23. The method of any one of claims 8 to 16 and 19 to 22, wherein said cellular data set is a metacell model and is produced by a method comprising: a. receiving a peripheral blood sample from a subject; b. isolating CD34 positive hematopoietic stem and progenitor cells (HSPCs) from said peripheral blood sample; c. performing scRNA-seq of said isolated HSPCs to produce a transcriptome for each isolated HSPC; and d. producing a metacell model of said HSPCs based on their transcriptomes.

24. The method of claim 23, wherein a metacell is a cluster of cells with a similar transcriptome.

25. The method of any one of claims 1 to 16 and 19 to 24, wherein a cellular dataset comprises groupings of cells into cell types that share a common differentiation within the HSPC spectrum of differentiation.

26. The method of claim 25, wherein said cell types are selected from: BEMP, ERYP, MEBEMP-L, MEBEMP-E, GMP-E, multipotent progenitor cells (MPP), hematopoietic stem cells (HSC), CLP-E, CLP-M, CLP-L and NKTDP.

27. The method of any one of claims 17 to 26, wherein said method is a method of detecting MDS and/or leukemia and wherein a percentage of blasts above a predetermined threshold indicates said subject suffers from MDS and/or leukemia.

28. The method of claim 27, further comprising administering to a subject suffering from MDS and/or leukemia at least one anticancer therapy.

29. A non-invasive method of calculating a Molecular International Prognostic Scoring System (IPSS-M) risk score for a subject suffering from a bone marrow malignancy, the method comprising: a. predicting the percentage of blasts in the bone marrow of said subject by a method of any one of claims 17 to 28; b. detecting the presence of bone marrow mutations and karyotype abnormalities based on scRNA-seq reads from CD34 positive cells from peripheral blood of said subject; c. receiving hemoglobin levels, and platelet counts in peripheral blood from said subject; and d. calculating said IPSS-M risk score based on said predicted blast percentage, detected mutations and karyotyping and received hemoglobin levels and platelet counts; thereby calculating an IPSS-M risk score.

30. The method of claim 29, further comprising administering to said subject a treatment regimen based on said IPSS-M risk score, where in a subject with a higher score is administered a more intense treatment regimen and a subject with a lower score is administered a reduced treatment regimen.

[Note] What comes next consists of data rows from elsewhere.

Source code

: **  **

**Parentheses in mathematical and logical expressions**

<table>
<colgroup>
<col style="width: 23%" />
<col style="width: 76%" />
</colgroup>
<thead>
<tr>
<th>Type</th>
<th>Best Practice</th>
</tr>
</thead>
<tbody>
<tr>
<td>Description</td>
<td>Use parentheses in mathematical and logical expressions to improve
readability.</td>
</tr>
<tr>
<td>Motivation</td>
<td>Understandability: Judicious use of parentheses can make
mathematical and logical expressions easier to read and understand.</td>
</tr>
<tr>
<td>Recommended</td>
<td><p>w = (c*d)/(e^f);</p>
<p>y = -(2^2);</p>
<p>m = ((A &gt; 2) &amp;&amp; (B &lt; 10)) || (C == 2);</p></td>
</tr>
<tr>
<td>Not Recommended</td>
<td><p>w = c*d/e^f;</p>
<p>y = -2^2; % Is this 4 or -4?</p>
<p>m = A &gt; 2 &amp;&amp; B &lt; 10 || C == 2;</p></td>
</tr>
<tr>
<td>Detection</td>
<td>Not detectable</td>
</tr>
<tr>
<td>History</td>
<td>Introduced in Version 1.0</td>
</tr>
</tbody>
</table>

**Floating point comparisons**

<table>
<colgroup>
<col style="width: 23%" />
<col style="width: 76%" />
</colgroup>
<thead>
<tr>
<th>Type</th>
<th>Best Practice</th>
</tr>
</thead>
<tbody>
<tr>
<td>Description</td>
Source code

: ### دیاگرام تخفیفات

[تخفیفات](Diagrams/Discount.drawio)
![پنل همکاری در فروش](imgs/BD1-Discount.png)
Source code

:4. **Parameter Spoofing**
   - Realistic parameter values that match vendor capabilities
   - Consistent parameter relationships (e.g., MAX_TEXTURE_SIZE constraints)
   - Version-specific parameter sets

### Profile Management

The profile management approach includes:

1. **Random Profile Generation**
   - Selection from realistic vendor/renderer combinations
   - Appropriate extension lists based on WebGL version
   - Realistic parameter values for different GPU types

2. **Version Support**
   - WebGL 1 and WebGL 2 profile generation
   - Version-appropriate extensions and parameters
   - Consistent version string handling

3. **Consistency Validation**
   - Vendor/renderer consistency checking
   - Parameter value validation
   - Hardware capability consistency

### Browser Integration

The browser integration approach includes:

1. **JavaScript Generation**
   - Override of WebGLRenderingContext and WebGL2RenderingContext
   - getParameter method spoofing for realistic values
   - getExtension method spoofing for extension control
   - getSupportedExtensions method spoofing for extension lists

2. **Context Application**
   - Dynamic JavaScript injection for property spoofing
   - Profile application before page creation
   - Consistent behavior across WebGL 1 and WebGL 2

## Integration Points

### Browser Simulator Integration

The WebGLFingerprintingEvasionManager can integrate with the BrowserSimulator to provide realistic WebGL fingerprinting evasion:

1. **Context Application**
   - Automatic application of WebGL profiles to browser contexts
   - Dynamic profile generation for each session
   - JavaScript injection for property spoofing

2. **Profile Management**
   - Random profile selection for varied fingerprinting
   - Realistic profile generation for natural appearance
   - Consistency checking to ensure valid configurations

31. A system for evaluating bone marrow health in a subject, the system comprising: a scRNA sequencing device; a non-transitory memory device, wherein modules of instruction code are stored; and at least one processor associated with the memory device, and configured to execute the modules of instruction code, whereupon execution of said modules of instruction code, the at least one processor is configured to: obtain from said scRNA sequencing device single cell transcriptomes from CDpositive cells from peripheral blood of said subject produce a cellular dataset based on said obtained single cell transcriptomes analyze said produced cellular dataset in relation to a control dataset comprising a plurality of cellular datasets wherein each cellular dataset of said plurality is based on scRNA-seq of CD34 positive cells from peripheral blood of a healthy subject and output a finding of healthy bone marrow or pathology of the bone marrow in said subject based on deviation of said subject cellular dataset from said control dataset.

32. The system of claim 31, wherein said cellular dataset is a metacell model with similar transcriptomes from said obtained single cell transcriptomes clustered into metacells.